Hospital

LeadingAge is urging the Centers for Medicare & Medicaid Services to delay the addition of a measure tracking healthcare-associated infections requiring hospitalization to the SNF Quality Reporting Program. 

CMS unveiled the proposal in early April. It would begin with the fiscal year 2023 SNF QRP late next year. It calls for tracking HAIs, with a reporting requirement and potential penalties linked to rates of sepsis, urinary tract infections and pneumonia. 
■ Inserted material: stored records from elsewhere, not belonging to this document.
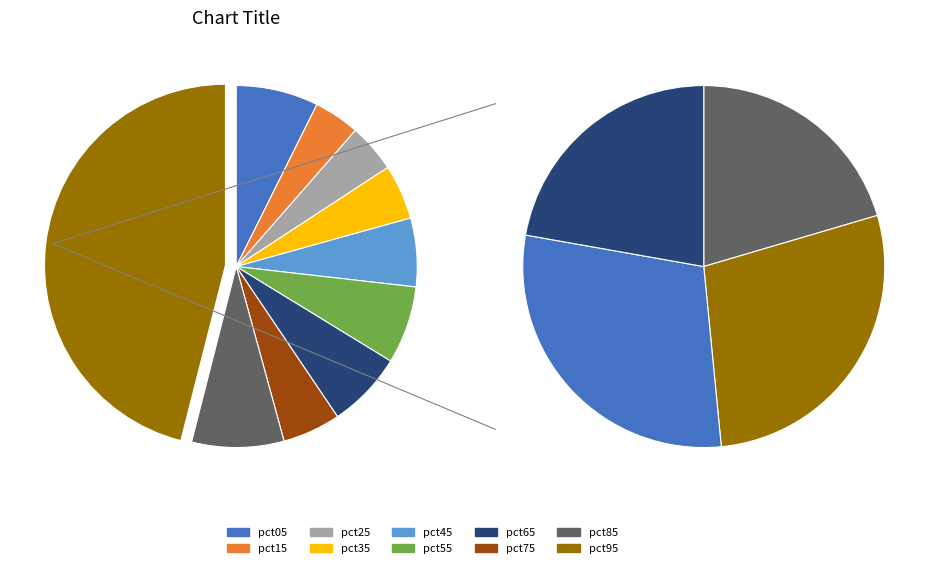

Is the sum of pct85 and pct75 greater than half?

No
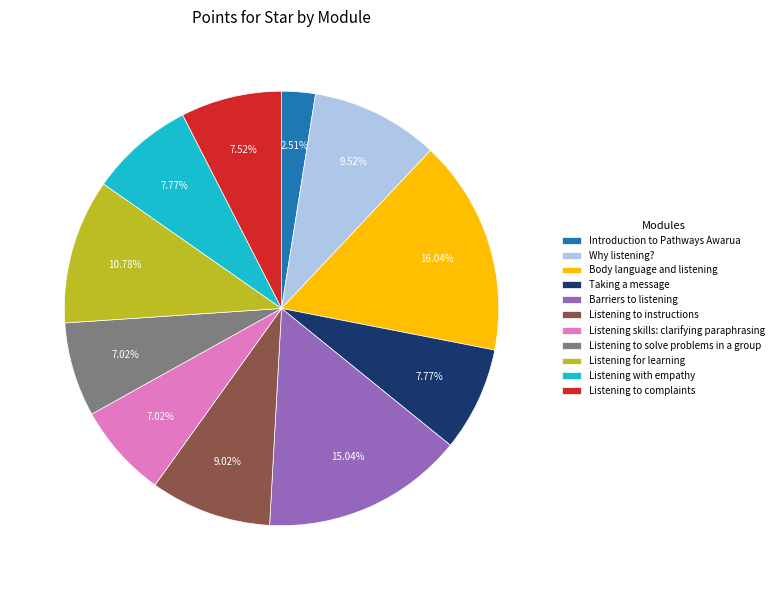

Which slice is the smallest?

Introduction to Pathways Awarua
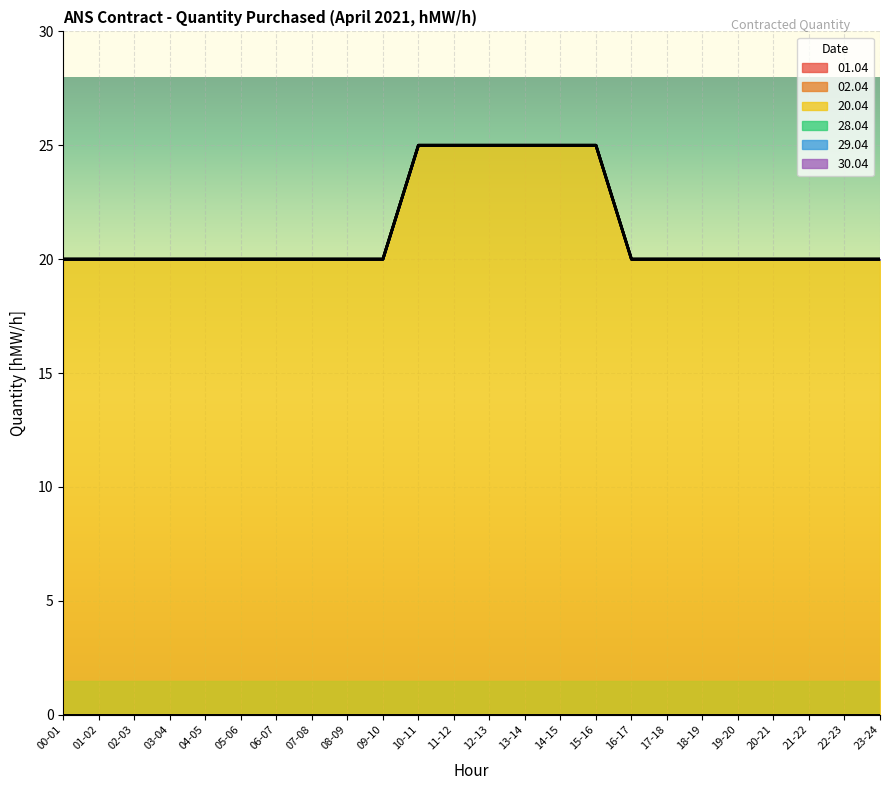

True or false: 29.04 has more than 1 points higher than both neighbors.

False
Medicare fee-for-service claims data would be used to estimate the rate of HAIs acquired in a SNF that lead to hospitalization. The goal, CMS said, is to determine which SNFs have notably higher rates of HAIs and provide information about a facility’s infection prevention and management program.

LeadingAge, in recently submitted public comments, recommended delaying the adoption of this measure until data can be collected outside of the public health emergency.

“We appreciate that CMS will not implement this as a QRP measure until such time as it receives [National Quality Forum] endorsement and that once the measure is to be implemented, CMS will calculate the measure using claims-based data so as not to add additional reporting burden on providers,” wrote Jodi Eyigor, LeadingAge’s director of nursing home quality and policy. “However, we are concerned that FY 2021 will include COVID-19 data and therefore will be incomparable to FY 2019 nonCOVID data.” 

The organization added that there also needs to be transparency and clarity around the data and how the measure is calculated. Eyigor argued that if providers are able to conduct their own calculations, then they can make changes to the infection control and quality improvement programs in real time. 

LeadingAge suggested that when calculating the measure, CMS “should be clear about the specific formula and data used to calculate the estimated number of SNF stays expected to have an HAI. 

“It is also important to provide SNFs with appropriate feedback reports. For this measure, we recommend a patient-level feedback data report to affect changes in performance. The proposed rule does not adopt such a report as part of this requirement to the program,” Eyigor wrote.  “Nonetheless, there should be a process in place for CMS to share the reported data with the nursing homes so that they may review and make corrections prior to publication of the data to Care Compare.”